11. Learned Counsel for the Petitioner relies on an order in W.P. No. 7876 of 2005. I have perused the order. Learned Single Judge of this Court in Writ Petition No. 7876 of 2005 dated 21.7.2005 has noticed the Apex Court Judgment in Karnataka State Road Transport Corpn. Vs. Smt. Lakshmidevamma and Anr., AIR 2001 SC 2090 . After noticing the findings in para 45, the learned Judge has ruled that in a case where the management has not reserved a right to lead independent evidence in the written statement and if the preliminary issue regarding the validity of domestic enquiry held to be not fair and proper, still the Court has the power to permit the management to adduce evidence, if in the facts and circumstances of the case the Court feels so, in the interest of justice. 12. In the light of this Judgment, I have seen the application filed by the LIC. There is absolutely no reasons given seeking an extra-ordinary permission in the matter of leading evidence despite no plea in the statement.

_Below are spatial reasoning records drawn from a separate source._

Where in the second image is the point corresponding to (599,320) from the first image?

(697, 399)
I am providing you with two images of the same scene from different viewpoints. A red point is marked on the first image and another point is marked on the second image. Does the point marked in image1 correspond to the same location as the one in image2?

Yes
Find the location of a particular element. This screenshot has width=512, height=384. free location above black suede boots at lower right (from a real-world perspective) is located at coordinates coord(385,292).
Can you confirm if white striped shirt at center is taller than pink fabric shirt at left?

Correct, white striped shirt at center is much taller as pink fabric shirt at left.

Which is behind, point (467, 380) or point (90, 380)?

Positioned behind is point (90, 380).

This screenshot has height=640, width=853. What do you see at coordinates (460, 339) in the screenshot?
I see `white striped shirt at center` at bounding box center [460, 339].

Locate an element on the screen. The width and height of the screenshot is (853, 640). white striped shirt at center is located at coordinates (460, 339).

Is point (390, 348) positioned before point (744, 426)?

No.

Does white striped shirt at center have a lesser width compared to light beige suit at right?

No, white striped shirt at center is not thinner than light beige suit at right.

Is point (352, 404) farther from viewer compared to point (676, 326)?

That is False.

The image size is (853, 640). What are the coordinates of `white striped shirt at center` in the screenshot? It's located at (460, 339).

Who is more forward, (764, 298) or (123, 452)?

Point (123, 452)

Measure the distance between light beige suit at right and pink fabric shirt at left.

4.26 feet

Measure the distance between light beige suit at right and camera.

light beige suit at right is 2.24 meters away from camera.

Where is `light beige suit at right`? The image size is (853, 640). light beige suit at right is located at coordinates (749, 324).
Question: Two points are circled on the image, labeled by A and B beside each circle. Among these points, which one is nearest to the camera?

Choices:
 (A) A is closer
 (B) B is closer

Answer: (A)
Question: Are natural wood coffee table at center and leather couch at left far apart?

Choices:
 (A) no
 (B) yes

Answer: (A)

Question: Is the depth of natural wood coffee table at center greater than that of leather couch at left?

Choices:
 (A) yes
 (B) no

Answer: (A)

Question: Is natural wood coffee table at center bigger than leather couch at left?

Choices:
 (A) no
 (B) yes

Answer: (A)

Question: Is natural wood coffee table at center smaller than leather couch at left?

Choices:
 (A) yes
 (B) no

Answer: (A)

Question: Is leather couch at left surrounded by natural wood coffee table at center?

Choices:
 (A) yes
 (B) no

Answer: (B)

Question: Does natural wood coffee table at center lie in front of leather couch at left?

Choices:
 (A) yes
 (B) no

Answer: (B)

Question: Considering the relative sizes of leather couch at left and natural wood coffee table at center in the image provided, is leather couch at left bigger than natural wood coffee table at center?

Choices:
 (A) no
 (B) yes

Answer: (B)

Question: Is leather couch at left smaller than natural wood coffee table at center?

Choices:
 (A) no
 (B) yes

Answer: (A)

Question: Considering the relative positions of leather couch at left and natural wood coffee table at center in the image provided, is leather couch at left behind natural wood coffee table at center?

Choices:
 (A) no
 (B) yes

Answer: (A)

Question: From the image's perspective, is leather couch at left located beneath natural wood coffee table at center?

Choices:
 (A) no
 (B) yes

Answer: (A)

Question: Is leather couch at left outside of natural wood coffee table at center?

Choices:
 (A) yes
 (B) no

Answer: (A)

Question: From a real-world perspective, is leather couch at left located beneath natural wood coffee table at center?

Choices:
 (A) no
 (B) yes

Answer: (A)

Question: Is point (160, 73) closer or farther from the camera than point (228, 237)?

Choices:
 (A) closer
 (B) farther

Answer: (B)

The said Judgment in the absence of any acceptable reasons in the application is not available to the Petitioner. 13. Before concluding, I deem it proper to observe that the Petitioner is a huge Corporation having an army of officers. It is understandable to me as to why this grave error of 'no pleading' has been committed despite the clear pronouncement of law by the Apex Court several years ago. It is rather unfortunate that a Public Corporation has to suffer an adverse order on account of no plea in the matter. I express my displeasure the way in which this case is treated by the Corporation. A little amount of care on the part of the Petitioner could have solved an embarrassing situation to LIC. It is hoped that atleast in future a Public Corporation like LIC would take suitable steps in safeguarding its internal discipline in finance matters by way of appropriate pleadings in the interest of public money. 14. No grounds. Petition stands rejected. No costs.